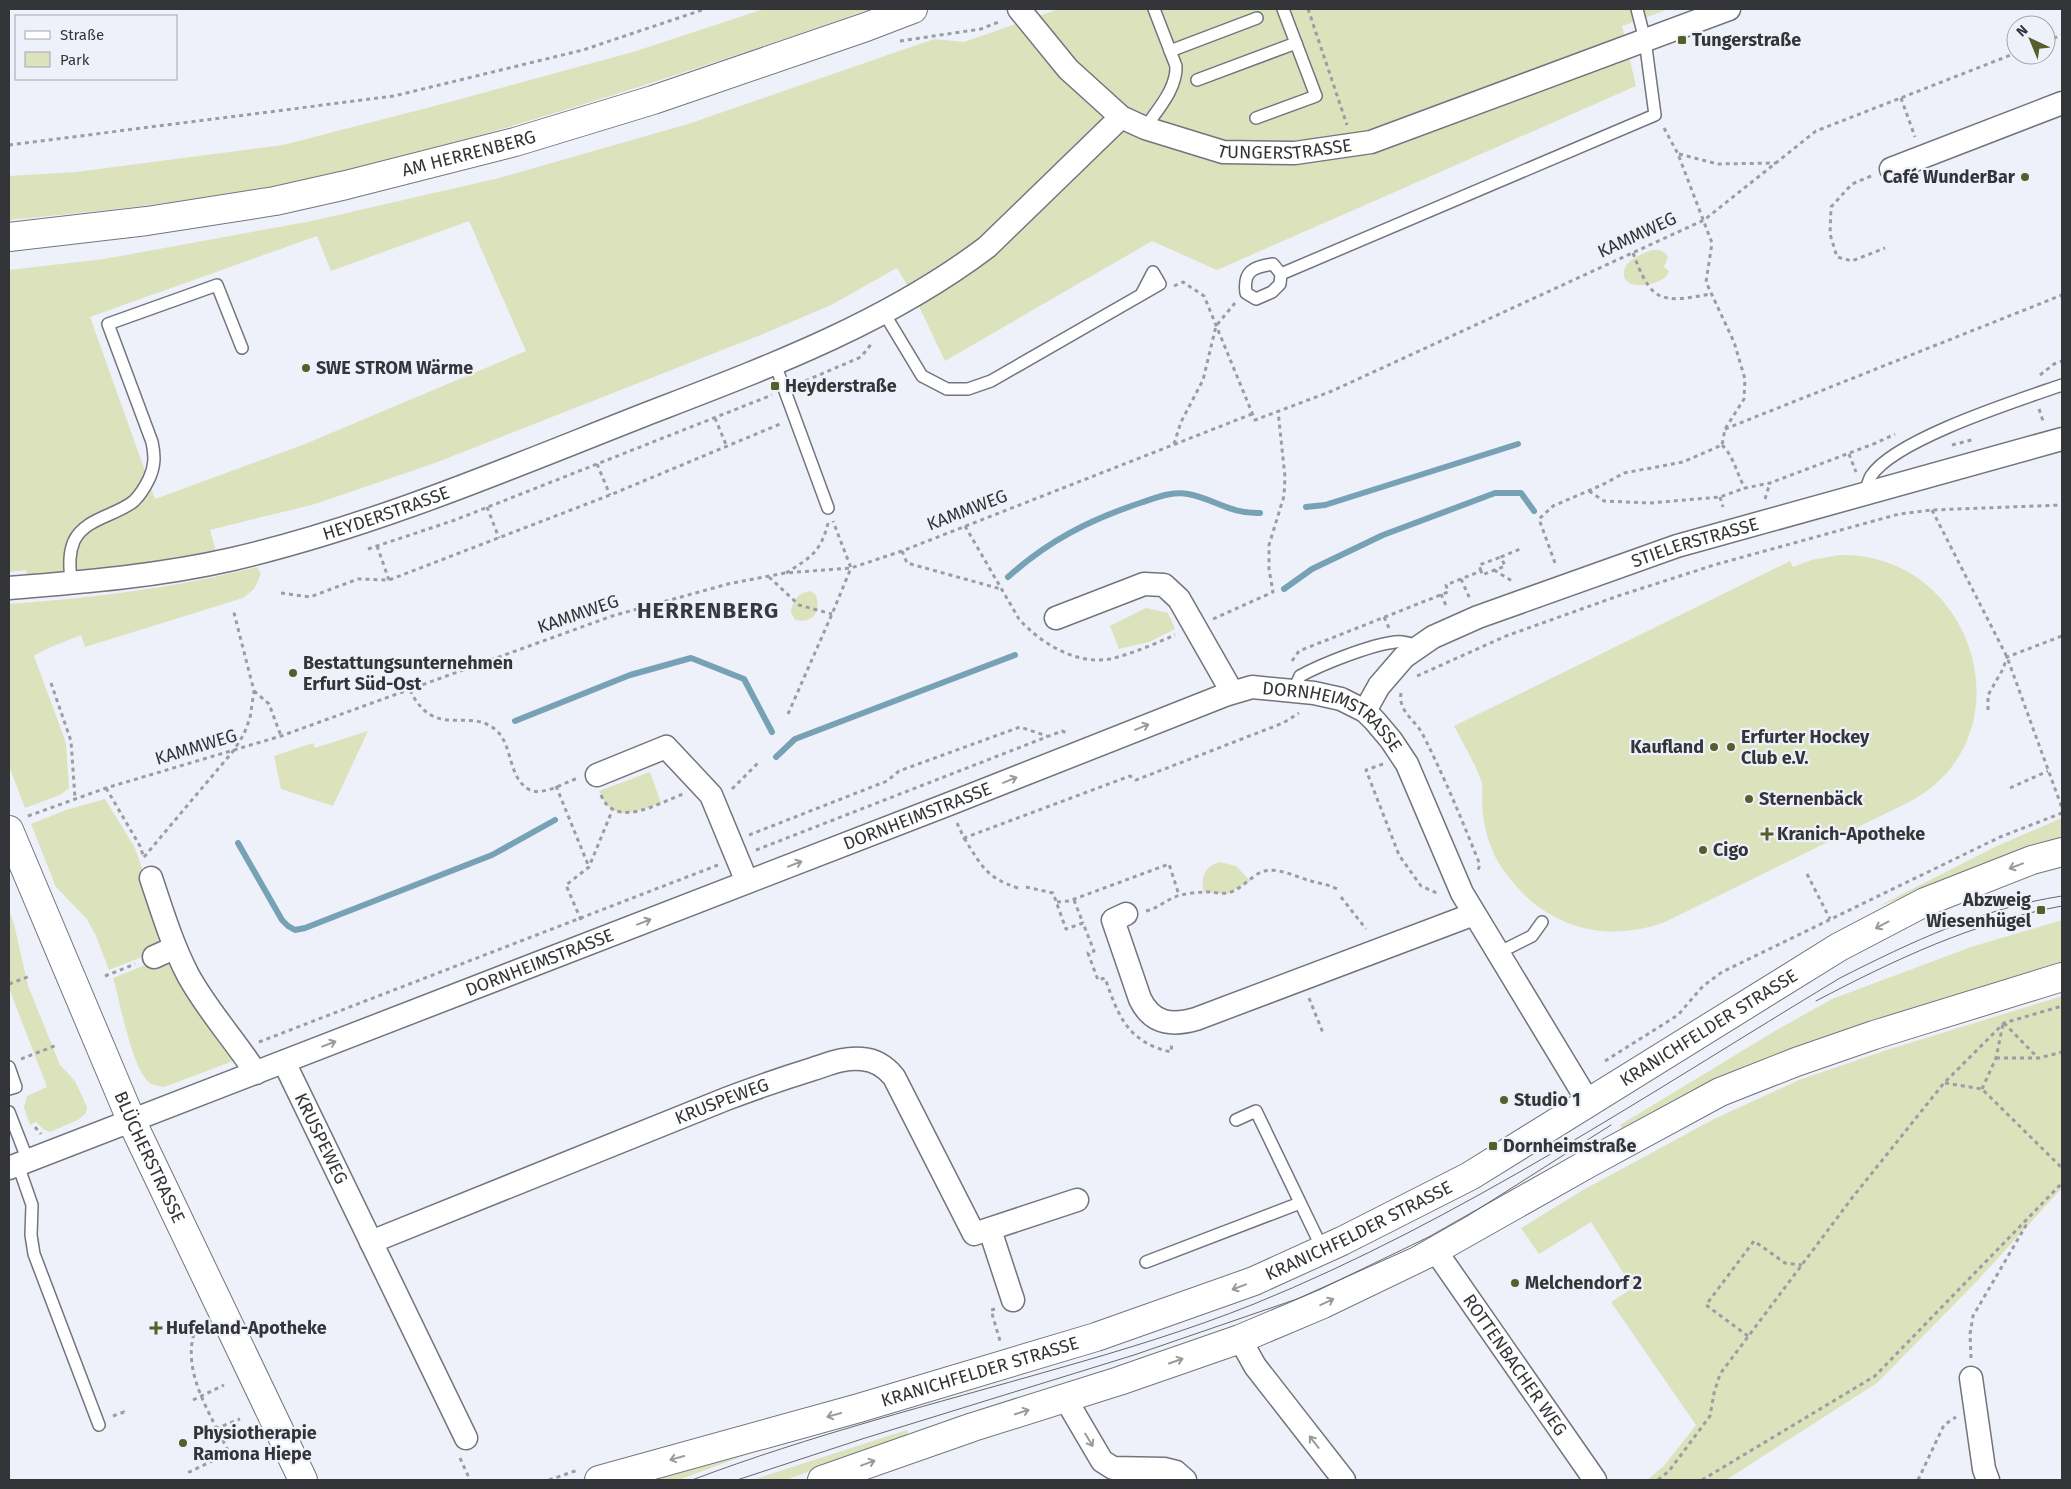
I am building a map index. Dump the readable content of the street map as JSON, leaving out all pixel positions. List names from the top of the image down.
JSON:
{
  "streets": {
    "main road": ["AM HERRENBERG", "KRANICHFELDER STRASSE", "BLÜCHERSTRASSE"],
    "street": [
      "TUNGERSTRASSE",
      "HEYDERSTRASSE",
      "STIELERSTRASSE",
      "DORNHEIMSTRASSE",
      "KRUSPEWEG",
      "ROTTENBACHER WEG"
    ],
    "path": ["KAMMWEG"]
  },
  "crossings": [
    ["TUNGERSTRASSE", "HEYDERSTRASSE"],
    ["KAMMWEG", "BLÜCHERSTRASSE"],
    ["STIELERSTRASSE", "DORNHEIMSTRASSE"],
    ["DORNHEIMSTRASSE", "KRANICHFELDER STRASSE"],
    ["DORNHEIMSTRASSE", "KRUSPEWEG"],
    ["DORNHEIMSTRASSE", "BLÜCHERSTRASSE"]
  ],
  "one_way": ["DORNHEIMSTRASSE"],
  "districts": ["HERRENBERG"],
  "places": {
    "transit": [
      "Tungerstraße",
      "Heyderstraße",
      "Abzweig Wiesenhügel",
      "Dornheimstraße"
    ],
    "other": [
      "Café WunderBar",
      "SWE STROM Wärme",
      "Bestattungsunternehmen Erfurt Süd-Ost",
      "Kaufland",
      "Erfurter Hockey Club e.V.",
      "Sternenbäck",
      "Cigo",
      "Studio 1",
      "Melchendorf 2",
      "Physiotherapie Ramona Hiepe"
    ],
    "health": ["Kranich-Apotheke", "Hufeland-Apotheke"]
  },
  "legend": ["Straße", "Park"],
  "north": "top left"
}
········
-- The problem --
The expected response is every entry above, repeated exactly, pictures removed.

-- Solution for this task --
I am building a map index. Dump the readable content of the street map as JSON, leaving out all pixel positions. List names from the top of the image down.
JSON:
{
  "streets": {
    "main road": ["AM HERRENBERG", "KRANICHFELDER STRASSE", "BLÜCHERSTRASSE"],
    "street": [
      "TUNGERSTRASSE",
      "HEYDERSTRASSE",
      "STIELERSTRASSE",
      "DORNHEIMSTRASSE",
      "KRUSPEWEG",
      "ROTTENBACHER WEG"
    ],
    "path": ["KAMMWEG"]
  },
  "crossings": [
    ["TUNGERSTRASSE", "HEYDERSTRASSE"],
    ["KAMMWEG", "BLÜCHERSTRASSE"],
    ["STIELERSTRASSE", "DORNHEIMSTRASSE"],
    ["DORNHEIMSTRASSE", "KRANICHFELDER STRASSE"],
    ["DORNHEIMSTRASSE", "KRUSPEWEG"],
    ["DORNHEIMSTRASSE", "BLÜCHERSTRASSE"]
  ],
  "one_way": ["DORNHEIMSTRASSE"],
  "districts": ["HERRENBERG"],
  "places": {
    "transit": [
      "Tungerstraße",
      "Heyderstraße",
      "Abzweig Wiesenhügel",
      "Dornheimstraße"
    ],
    "other": [
      "Café WunderBar",
      "SWE STROM Wärme",
      "Bestattungsunternehmen Erfurt Süd-Ost",
      "Kaufland",
      "Erfurter Hockey Club e.V.",
      "Sternenbäck",
      "Cigo",
      "Studio 1",
      "Melchendorf 2",
      "Physiotherapie Ramona Hiepe"
    ],
    "health": ["Kranich-Apotheke", "Hufeland-Apotheke"]
  },
  "legend": ["Straße", "Park"],
  "north": "top left"
}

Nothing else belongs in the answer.